> [EXERCICES]:
1 - Les affirmations (a), (b) et (c) concordent-elles avec le texte sur la minorité modèle ? Répondez à chacune par oui ou par non en citant les mots décisifs du texte.
(a) Les décisions évoquées étaient souvent liées à un besoin de stabilité financière.
(b) La personne qui écrit juge mauvaise la raison pour laquelle cette valeur lui a été inculquée.
(c) Malgré des choix parfois difficiles, la personne qui écrit se dit pessimiste.
2 - Pouvez-vous poursuivre le texte sur la minorité modèle à partir de sa dernière phrase ?

> [EXTRAIT DU DOCUMENT]:
——

De l’enfance jusqu’au début de mes 30 ans, le concept de minorité modèle a influencé ma façon de prendre des décisions en ce qui concerne plusieurs aspects de ma vie. Souvent, ces décisions étaient reliées de près ou de loin à un besoin de stabilité en général, et souvent, en matière de finances. Je juge que la raison pour laquelle cette valeur m’a été inculquée est bonne et valable. Par contre, au fil des années, faire preuve de stabilité est devenu un automatisme dans ma prise de décision, ce qui laisse par moment moins de place à la spontanéité. Toutefois, avec le temps, j’ai appris à jongler avec deux mondes:  celui de mes parents et le mien, c’est-à-dire celui où je suis née et où j’ai grandi. Malgré des choix qui sont parfois difficiles à faire, je demeure optimiste et souhaite trouver un juste équilibre entre ce que les deux mondes ont à m’offrir afin de pouvoir forger le mien.

——

Données enregistrées
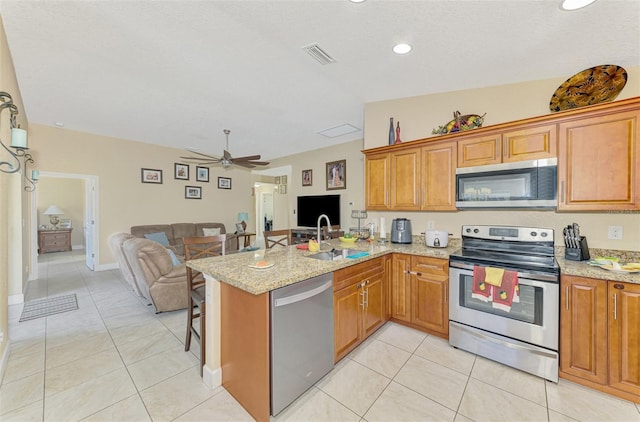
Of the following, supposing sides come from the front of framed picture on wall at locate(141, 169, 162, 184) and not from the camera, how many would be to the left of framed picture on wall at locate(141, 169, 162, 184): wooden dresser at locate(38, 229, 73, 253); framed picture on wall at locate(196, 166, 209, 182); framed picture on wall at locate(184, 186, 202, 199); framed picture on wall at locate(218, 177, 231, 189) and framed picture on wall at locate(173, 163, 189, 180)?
4

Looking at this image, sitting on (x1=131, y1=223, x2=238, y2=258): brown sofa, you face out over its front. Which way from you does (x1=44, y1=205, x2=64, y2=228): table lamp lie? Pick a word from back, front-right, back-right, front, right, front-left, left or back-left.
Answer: back-right

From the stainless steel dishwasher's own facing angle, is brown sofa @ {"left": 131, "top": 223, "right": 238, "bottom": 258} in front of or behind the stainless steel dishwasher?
behind

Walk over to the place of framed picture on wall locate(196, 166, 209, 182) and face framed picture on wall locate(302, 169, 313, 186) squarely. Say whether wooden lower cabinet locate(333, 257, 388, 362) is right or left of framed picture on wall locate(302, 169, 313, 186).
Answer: right

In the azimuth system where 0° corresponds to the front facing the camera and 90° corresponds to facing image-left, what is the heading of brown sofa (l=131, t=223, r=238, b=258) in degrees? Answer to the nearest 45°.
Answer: approximately 0°

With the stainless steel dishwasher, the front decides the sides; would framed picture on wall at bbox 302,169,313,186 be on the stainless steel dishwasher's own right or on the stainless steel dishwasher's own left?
on the stainless steel dishwasher's own left

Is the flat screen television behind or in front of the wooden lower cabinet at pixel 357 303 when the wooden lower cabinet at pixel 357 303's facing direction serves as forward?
behind

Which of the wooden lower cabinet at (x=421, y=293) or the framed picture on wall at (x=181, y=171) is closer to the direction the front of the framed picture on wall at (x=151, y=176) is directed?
the wooden lower cabinet

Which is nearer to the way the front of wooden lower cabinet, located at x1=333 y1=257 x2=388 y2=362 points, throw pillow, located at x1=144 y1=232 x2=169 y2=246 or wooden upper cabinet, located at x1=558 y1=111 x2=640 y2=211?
the wooden upper cabinet

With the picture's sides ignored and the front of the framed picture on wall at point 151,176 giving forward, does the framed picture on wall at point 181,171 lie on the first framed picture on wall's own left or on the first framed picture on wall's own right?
on the first framed picture on wall's own left

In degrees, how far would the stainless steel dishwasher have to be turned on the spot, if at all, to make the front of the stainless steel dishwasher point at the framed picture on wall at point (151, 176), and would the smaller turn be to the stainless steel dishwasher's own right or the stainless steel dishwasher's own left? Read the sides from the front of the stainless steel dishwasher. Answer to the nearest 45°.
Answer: approximately 180°
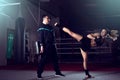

——

> [CORRIGÉ]:
1 -
(a) Oui : « souvent, en matière de finances ».
(b) Non : « Je juge que la raison pour laquelle cette valeur m’a été inculquée est bonne et valable. »
(c) Non : « je demeure optimiste ».

2 -
J’ai dû déconstruire mon identité première tout en me forgeant la mienne au fil de mes expériences. J’ai eu la chance de rencontrer des personnes qui, au fil des ans, m’ont permis de me développer moi-même avec le soutien émotionnel dont j’avais besoin. N’empêche que j’ai fait face à la confrontation en raison de mon image de minorité modèle dans mes relations professionnelles, amicales et amoureuses. Au travail, j’ai vécu une situation lors d’une réunion où des hommes étaient présents.  En effet, parce que je m’exprimais avec fermeté et conviction, l’attention a été portée sur la façon que je m’exprime plutôt que sur le contenu de mes idées. Une situation à laquelle je me suis heurtée fut lorsque je cherchais un emploi. Une conseillère en emploi m’a demandé si j’avais déjà pensé à changer mon nom de famille pour augmenter les possibilités d’être rappelée pour des entrevues.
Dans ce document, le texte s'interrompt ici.